13. A merger or consolidation of a nonprofit mutual insurance company that has been restructured under subsection 12, merger or consolidation of the restructured nonprofit mutual insurance company's nonprofit holding corporation parent, acquisition of control of either, or acquisition of another insurer by the restructured company or the restructured company's nonprofit holding corporation parent is subject to the provisions of sections 26.1-10-03 and 26.1-10-03.1 and chapter 26.1-07 which would be applicable to the type of transaction involved.

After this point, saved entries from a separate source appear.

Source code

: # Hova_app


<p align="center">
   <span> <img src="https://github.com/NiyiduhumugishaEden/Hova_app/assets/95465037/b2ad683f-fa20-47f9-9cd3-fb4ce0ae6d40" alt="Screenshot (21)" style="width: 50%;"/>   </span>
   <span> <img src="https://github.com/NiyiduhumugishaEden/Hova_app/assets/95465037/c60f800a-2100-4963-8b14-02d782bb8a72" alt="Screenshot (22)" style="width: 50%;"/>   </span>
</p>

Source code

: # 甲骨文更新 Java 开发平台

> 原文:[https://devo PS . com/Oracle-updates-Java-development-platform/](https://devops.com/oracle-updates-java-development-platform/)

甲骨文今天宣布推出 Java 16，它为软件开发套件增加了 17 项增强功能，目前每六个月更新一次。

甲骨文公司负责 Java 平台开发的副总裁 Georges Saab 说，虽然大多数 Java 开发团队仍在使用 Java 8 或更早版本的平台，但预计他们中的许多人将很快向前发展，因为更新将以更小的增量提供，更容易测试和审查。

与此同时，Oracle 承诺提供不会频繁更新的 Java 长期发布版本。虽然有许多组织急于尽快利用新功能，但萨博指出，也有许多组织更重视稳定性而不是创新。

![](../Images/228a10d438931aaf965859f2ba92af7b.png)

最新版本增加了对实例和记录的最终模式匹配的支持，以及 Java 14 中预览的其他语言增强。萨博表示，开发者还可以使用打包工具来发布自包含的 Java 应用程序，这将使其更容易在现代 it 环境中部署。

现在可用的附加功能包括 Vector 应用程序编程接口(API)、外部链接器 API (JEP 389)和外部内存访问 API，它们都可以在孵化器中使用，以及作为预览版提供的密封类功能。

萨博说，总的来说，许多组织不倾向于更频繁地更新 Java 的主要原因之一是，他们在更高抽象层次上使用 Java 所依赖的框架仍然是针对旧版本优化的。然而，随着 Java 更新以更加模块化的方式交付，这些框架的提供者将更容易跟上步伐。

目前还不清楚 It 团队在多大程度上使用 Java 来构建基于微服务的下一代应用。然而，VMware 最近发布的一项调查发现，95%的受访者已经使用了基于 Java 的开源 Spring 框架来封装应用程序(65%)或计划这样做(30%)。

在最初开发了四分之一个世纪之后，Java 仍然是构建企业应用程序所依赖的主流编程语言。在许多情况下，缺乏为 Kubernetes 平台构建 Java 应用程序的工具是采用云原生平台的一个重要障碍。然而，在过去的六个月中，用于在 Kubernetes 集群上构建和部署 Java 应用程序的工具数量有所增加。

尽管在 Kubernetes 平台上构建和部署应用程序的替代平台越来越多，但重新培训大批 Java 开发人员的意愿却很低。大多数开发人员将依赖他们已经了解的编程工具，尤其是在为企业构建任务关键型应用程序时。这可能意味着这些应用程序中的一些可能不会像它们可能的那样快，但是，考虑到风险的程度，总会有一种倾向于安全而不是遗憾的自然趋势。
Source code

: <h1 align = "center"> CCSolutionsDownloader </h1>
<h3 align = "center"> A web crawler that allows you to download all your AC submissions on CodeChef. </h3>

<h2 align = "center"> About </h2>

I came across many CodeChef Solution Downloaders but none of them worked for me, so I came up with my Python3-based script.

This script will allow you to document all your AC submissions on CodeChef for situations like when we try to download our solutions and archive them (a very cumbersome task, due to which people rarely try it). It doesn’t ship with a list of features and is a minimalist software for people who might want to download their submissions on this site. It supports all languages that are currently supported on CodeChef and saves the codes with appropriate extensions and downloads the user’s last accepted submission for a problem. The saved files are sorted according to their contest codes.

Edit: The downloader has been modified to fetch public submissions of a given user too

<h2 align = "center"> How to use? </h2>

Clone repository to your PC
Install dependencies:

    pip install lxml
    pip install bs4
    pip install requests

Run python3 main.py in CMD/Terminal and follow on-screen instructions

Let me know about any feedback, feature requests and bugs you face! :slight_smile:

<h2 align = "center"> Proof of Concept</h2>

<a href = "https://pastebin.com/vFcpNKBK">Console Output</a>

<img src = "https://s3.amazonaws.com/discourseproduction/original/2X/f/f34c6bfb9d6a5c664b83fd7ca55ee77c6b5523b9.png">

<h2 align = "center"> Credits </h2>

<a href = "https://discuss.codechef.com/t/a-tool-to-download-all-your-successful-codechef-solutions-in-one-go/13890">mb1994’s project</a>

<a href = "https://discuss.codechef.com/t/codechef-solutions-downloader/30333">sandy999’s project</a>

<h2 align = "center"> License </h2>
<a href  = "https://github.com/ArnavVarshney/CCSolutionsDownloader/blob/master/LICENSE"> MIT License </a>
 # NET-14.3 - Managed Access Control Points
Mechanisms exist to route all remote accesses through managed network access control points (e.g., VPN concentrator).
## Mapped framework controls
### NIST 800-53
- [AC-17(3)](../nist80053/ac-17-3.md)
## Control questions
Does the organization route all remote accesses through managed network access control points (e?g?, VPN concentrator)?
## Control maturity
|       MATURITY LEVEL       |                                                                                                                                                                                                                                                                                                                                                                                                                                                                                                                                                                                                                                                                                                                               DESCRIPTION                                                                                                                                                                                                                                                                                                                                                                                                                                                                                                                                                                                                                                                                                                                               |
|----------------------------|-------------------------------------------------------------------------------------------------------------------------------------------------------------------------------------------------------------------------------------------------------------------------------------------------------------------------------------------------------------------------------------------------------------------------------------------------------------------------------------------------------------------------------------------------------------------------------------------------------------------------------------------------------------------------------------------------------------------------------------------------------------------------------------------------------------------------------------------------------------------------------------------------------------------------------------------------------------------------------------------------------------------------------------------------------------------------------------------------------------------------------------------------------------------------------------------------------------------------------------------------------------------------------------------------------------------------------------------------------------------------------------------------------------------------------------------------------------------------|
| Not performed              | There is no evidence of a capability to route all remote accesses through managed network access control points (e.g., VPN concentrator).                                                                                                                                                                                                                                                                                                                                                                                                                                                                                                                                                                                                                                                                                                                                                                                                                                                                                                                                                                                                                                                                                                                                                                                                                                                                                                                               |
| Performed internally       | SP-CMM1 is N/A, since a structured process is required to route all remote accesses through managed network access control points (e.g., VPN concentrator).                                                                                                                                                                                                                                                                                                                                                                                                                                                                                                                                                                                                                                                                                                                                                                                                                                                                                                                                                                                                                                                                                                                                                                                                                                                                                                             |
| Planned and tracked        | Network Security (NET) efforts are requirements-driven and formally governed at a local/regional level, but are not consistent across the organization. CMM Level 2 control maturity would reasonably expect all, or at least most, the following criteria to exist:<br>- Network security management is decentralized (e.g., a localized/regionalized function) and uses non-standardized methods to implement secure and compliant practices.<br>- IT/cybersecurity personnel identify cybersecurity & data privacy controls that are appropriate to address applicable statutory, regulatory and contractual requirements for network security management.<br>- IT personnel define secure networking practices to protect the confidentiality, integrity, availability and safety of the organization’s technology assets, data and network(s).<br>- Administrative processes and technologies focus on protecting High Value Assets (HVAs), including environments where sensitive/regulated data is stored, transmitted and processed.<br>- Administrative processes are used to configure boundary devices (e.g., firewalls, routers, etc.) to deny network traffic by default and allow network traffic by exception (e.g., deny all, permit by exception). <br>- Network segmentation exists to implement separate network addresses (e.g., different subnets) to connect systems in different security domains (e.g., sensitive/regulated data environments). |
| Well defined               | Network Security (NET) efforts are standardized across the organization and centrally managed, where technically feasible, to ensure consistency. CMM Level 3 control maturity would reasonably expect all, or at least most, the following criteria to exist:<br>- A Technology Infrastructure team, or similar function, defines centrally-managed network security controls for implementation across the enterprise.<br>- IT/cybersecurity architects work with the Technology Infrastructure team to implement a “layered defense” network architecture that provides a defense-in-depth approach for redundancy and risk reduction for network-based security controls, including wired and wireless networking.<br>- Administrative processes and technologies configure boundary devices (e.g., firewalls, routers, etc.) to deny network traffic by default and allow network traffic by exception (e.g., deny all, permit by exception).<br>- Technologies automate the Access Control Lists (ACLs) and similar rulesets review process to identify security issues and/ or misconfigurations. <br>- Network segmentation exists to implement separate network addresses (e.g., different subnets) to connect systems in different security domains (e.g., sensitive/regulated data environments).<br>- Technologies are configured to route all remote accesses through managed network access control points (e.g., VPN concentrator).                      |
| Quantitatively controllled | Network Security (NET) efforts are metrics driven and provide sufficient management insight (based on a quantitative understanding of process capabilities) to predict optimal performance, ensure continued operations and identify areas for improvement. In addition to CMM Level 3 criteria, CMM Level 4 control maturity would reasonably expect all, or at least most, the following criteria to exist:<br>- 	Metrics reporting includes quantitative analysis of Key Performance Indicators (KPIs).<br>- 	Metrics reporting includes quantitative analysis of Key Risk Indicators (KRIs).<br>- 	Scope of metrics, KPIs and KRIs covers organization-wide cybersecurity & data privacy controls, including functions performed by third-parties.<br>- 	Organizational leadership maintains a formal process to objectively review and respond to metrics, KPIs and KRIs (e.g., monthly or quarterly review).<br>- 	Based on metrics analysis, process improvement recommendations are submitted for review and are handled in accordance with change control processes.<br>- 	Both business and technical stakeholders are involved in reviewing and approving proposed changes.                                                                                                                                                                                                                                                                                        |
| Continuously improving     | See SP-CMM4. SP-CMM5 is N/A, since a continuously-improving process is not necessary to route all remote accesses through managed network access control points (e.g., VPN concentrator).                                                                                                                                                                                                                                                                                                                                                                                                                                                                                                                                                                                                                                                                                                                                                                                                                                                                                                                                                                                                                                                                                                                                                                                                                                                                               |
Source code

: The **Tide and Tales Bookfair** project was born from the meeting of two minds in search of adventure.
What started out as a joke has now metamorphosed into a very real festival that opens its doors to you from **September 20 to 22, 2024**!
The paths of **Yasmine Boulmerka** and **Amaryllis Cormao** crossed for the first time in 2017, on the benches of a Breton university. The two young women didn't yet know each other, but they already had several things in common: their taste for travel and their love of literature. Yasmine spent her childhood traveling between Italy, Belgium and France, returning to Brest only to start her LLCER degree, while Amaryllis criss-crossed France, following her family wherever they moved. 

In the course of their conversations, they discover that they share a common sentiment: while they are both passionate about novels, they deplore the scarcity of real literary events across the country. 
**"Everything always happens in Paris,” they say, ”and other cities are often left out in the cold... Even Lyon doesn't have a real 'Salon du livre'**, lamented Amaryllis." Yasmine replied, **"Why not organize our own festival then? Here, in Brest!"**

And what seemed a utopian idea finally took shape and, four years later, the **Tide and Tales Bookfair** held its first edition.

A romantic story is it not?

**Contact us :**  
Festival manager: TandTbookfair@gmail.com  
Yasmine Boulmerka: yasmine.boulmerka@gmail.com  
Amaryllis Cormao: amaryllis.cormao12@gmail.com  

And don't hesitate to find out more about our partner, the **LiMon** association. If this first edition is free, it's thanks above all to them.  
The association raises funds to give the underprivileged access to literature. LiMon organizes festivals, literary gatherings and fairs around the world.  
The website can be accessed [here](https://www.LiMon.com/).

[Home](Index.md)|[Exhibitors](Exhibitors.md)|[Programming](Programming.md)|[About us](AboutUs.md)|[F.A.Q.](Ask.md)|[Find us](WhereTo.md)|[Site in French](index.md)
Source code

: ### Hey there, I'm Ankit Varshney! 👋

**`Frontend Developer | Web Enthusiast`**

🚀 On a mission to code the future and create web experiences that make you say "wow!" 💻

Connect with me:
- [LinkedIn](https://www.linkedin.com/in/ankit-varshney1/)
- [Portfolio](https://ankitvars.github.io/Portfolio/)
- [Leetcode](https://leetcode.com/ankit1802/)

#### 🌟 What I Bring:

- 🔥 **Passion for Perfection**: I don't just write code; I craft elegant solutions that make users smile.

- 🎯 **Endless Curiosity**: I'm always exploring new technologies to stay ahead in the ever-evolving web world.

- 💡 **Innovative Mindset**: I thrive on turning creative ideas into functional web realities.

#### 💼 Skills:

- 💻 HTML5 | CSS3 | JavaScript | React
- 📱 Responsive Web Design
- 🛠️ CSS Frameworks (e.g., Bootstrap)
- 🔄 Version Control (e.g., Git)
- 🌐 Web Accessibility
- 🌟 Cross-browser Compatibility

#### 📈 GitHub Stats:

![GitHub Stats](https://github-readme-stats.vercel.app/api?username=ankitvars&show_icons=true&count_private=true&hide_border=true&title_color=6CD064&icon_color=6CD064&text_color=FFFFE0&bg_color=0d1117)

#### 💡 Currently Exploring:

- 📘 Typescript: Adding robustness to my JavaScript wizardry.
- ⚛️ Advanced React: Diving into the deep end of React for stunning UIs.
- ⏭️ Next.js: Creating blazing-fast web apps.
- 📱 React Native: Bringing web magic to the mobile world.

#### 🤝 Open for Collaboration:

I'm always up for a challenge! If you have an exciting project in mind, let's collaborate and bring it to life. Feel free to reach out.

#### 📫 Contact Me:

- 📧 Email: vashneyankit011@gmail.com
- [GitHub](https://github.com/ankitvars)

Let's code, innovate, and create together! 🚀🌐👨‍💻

14. This section does not supersede or impair the rights, powers, or authority of the attorney general or courts of this state established by statute, case law, or common law with respect to charitable or benevolent corporations.

N.D.C.C. § 26.1-17-33.1

Amended by S.L. 2023 , ch. 65( HB 1038 ), § 11, eff. 8/1/2023.
Amended by S.L. 2015 , ch. 209( HB 1313 ), § 3, eff. 7/1/2015.
Amended by S.L. 2013 , ch. 231( HB 1153 ), § 1, eff. 4/3/2013.